In the late 1990s, the Omaha, Nebraska-based band The Faint drew heavily upon New Wave to create its debut album Media, released on Saddle Creek Records in 1998. In the first decade of the 21st century, the electroclash scene in Brooklyn and London (at clubs like Nag Nag Nag and Beyond Club) revived the synth-pop aesthetic for kids born in the 1980s. Many other indie rock bands re-popularized New Wave sounds as part of the post-punk revival movement with varying success, most popularly the Kaiser Chiefs, Franz Ferdinand, The Killers, The Bravery and New Orleans' Mute Math. Other bands who have brought back New Wave music in the new decade have been The Epoxies , The Start , The Sounds as well as the re-union of Squeeze.
New Wave fashion
New Wave fashions were a conscious reaction to the hippie styles of the 1960s, which had spilled over into the mainstream by the late 1970s. Thus, flares and long hair for men were replaced by more body-conscious clothing and shorter, often spiky, hairstyles.
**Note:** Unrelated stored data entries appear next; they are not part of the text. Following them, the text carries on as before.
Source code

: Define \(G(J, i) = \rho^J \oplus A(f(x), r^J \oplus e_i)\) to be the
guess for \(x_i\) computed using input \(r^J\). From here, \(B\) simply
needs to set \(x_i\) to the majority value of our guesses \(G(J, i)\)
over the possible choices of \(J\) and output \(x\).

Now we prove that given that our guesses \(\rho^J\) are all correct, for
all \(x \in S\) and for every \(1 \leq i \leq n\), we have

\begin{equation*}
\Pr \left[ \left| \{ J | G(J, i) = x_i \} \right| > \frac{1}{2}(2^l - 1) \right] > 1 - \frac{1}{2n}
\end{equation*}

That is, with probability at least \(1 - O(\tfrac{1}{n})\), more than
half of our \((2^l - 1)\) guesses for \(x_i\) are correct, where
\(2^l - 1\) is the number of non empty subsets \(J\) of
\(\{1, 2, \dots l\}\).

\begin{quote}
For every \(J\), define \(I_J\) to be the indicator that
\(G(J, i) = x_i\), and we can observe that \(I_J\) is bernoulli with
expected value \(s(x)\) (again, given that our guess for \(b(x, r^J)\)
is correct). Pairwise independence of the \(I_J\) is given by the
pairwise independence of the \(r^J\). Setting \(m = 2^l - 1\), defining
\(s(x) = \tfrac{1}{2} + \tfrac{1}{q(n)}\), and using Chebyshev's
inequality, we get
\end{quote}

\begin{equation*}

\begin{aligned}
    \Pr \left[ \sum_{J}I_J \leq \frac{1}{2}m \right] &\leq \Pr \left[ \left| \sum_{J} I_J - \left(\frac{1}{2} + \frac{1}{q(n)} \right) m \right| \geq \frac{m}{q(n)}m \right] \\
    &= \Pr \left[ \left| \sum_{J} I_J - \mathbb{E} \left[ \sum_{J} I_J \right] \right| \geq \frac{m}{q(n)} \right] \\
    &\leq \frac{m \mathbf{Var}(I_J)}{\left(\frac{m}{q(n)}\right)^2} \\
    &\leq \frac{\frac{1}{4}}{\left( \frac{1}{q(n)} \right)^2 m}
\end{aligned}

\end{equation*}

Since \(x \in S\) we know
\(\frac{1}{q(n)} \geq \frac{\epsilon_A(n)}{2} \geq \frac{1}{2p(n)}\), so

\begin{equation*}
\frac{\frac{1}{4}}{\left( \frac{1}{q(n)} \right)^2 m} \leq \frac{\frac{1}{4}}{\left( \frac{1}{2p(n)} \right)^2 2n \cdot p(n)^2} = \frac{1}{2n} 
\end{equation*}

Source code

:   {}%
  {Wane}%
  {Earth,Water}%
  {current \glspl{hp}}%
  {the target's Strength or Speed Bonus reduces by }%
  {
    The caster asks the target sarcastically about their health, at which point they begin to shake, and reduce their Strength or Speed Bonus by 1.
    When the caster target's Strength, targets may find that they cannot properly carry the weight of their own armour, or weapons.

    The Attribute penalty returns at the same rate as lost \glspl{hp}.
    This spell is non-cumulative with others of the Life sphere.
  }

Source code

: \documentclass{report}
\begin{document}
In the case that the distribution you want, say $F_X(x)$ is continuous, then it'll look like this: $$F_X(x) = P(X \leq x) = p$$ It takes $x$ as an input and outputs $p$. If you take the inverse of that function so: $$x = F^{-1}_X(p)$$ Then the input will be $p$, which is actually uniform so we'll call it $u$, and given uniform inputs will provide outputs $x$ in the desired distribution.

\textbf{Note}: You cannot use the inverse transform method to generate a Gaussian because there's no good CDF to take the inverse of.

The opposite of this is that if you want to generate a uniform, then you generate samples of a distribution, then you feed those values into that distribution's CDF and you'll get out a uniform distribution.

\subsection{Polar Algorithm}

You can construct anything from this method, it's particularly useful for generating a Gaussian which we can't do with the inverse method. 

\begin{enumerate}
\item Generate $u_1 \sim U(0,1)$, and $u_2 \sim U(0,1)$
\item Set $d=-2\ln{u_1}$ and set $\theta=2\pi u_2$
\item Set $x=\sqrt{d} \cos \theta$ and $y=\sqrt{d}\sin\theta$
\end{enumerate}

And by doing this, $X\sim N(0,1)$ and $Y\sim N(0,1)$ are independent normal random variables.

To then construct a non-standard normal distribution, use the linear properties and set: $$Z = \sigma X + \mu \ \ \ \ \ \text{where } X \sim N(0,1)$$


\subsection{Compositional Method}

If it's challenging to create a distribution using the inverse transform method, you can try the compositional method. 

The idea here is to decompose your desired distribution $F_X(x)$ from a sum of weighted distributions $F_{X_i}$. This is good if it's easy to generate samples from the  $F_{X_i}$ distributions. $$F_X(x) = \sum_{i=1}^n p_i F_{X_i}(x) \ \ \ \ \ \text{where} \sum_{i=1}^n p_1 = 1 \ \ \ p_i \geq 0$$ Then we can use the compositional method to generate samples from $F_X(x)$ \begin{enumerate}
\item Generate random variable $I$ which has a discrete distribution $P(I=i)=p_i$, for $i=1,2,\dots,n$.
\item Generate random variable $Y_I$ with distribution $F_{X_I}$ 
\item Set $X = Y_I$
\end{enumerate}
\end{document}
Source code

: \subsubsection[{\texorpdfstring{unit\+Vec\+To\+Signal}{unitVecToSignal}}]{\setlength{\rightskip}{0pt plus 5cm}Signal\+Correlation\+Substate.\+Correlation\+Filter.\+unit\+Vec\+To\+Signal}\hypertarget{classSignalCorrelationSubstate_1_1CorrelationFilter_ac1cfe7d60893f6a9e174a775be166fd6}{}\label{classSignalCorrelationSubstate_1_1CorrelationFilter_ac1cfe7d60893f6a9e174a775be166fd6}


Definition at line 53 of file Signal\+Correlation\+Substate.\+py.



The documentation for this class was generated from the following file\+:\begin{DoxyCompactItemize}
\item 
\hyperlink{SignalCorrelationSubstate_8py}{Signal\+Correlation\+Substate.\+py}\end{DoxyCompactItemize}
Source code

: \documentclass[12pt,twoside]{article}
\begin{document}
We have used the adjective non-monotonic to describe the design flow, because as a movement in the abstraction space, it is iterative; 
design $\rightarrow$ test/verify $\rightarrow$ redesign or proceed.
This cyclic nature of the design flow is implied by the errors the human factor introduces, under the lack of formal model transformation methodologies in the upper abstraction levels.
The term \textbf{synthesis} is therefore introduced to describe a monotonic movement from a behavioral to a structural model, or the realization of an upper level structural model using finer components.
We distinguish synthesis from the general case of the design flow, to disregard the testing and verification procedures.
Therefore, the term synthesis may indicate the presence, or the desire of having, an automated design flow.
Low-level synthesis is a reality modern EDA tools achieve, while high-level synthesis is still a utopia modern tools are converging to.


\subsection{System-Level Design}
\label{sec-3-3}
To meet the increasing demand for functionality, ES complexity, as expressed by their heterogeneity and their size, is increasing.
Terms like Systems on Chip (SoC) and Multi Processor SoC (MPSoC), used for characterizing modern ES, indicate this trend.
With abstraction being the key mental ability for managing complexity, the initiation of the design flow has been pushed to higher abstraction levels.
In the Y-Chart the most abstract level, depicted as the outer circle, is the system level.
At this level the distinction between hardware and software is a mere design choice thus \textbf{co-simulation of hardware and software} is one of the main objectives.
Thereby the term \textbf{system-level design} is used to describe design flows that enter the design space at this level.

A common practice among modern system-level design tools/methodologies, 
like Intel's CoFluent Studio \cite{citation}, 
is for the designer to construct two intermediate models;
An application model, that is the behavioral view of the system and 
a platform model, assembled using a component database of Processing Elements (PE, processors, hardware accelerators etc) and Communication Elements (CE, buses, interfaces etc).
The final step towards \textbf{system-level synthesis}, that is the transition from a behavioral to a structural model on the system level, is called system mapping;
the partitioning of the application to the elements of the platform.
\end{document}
The tight-fitting suits and thin ties worn by Blondie on the cover of their album Parallel Lines , long sleeve black and white striped shirts, and tight fitting "pipe" jeans, epitomise the New Wave look, which harks back to the rock and roll styles of the pre-hippie era.
Another aspect was a desire to embrace contemporary synthetic materials as a protest and celebration of plastic. This involved the use of spandex, bright colors (such as fluorescents), and mass-produced, tawdry jewelry and ornaments, typified by the dayglo aesthetic of the band X-Ray Spex. As a fashion movement, then, New Wave was both a post-modern belief in creative pastiche and a continuation of Pop Art’s satire and fascination with manufacturing. An important offshoot of new wave fashion was the New Romantic movement, which emphasized androgyny and extensive use of synthetic-looking cosmetics for both genders.
New Wave revivalists are currently very popular in New York, Boston and LA (centering around nightclubs like New York’s Misshapes, Boston's Manray nightclub, and featured in art and fashion magazines like Visionaire). The style has also recently been a major influence in high fashion, for example in the most recent collections of designers like Scott Gerst and Hedi Slimane (ex creative director of Dior Homme.)